Invité jabial Posté 26 août 2009 Signaler Posté 26 août 2009 Cette initiative privée, il me semble, n'a été possible que grâce à la possibilité, nécessitant le recours à l'Etat, de prélever des droits de passage. Ceci dit dans un monde libéral ce sont probablement les sociétés d'armateurs qui financeraient les phares.

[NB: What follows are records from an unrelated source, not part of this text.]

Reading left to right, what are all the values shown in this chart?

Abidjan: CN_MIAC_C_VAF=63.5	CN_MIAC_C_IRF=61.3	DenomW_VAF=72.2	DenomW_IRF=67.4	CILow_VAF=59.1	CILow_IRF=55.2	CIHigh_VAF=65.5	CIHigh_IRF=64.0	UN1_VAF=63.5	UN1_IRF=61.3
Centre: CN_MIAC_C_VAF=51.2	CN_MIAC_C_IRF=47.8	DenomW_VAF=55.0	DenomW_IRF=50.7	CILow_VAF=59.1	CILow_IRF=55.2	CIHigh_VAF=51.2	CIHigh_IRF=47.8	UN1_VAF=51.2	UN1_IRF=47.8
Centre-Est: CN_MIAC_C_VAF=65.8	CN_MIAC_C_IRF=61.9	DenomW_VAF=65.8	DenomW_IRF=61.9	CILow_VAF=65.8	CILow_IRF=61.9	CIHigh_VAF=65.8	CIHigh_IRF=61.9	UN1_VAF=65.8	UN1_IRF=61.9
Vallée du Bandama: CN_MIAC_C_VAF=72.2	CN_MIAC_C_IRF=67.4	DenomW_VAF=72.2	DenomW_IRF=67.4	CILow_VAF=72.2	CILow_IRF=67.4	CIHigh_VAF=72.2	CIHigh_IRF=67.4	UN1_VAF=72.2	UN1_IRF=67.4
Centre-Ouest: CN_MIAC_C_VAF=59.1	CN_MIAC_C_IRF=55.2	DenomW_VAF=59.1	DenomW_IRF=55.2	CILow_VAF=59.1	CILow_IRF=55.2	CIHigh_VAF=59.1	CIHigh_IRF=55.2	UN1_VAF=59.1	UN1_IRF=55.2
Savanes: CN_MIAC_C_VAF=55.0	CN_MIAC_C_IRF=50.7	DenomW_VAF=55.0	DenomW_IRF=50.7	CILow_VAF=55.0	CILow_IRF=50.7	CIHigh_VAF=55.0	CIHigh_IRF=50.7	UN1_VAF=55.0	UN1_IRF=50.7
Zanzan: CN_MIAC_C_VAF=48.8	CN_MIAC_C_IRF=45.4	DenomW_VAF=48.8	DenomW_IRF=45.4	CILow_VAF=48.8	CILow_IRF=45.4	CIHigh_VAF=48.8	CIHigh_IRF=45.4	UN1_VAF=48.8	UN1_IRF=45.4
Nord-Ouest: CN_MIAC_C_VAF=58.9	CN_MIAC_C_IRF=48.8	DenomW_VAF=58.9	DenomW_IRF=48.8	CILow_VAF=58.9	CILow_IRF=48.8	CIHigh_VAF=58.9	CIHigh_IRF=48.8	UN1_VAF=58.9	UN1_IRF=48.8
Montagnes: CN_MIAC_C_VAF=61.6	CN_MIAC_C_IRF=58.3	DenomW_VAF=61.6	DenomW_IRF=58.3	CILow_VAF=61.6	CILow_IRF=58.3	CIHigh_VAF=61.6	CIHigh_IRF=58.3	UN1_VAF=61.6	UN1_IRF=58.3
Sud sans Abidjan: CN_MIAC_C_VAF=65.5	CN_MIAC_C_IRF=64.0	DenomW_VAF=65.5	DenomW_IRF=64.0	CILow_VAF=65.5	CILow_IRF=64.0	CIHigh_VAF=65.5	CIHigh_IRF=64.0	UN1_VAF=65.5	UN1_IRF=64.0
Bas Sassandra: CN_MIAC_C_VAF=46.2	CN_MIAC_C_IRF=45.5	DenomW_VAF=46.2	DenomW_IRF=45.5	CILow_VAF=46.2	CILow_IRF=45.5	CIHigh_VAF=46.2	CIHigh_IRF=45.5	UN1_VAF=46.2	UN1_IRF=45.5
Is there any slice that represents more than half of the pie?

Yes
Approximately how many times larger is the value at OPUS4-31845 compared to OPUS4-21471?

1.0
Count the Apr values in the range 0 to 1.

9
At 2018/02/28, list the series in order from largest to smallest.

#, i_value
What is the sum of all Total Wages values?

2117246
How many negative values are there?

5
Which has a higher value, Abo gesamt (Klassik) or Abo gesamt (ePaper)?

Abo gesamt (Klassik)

john_ross Posté 26 août 2009 Signaler Posté 26 août 2009 jabial a dit : Ceci dit dans un monde libéral ce sont probablement les sociétés d'armateurs qui financeraient les phares. Dans un premier temps ça serait les armateurs. Puis ça serait les sociétés qui assurent le personnel et les cargaisons
Coldstar Posté 26 août 2009 Auteur Signaler Posté 26 août 2009 jabial a dit : Cette initiative privée, il me semble, n'a été possible que grâce à la possibilité, nécessitant le recours à l'Etat, de prélever des droits de passage.Ceci dit dans un monde libéral ce sont probablement les sociétés d'armateurs qui financeraient les phares. Si on se place d'un point de vue anarcap, cela complexifie quelque peu ce problème; mais néanmoins, la perception de redevances dans les ports ne me paraît pas nécessiter le recours à l'Etat, tout au plus le concours des autorités portuaires. Si on fait une comparaison avec des autoroutes privées, le système de péage ne se situera pas au même endroit, mais restera comparable. Pour rester dans une terminologie à la Coase, il me paraît pertinent de dire, sur la perception de redevance de droits de phares, qu'elle soulève des difficultés techniques assimilables à des coûts de transaction, et que ces coûts de transaction vont rentabiliser le regroupement de cette perception de droits avec d'autres (je pense aux droits perçus par le port), et justifient qu'une institution puisse regrouper des domaines d'intervention distincts (ce genre de regroupement est lui-même source de coûts, mais ici il permet de générer une recette). Du point de vue anarcap, cet article est justement intéressant, non parce qu'il prouve la viabilité de la théorie anarcap, mais parce qu'il abat un argument théorique adverse conduisant à la non-viabilité de cette théorie.
thabor Posté 26 août 2009 Signaler Posté 26 août 2009 Par analogie, les assurances automobiles financent souvent des mesures de préventions routières parce qu'elles y ont un intérêt économique.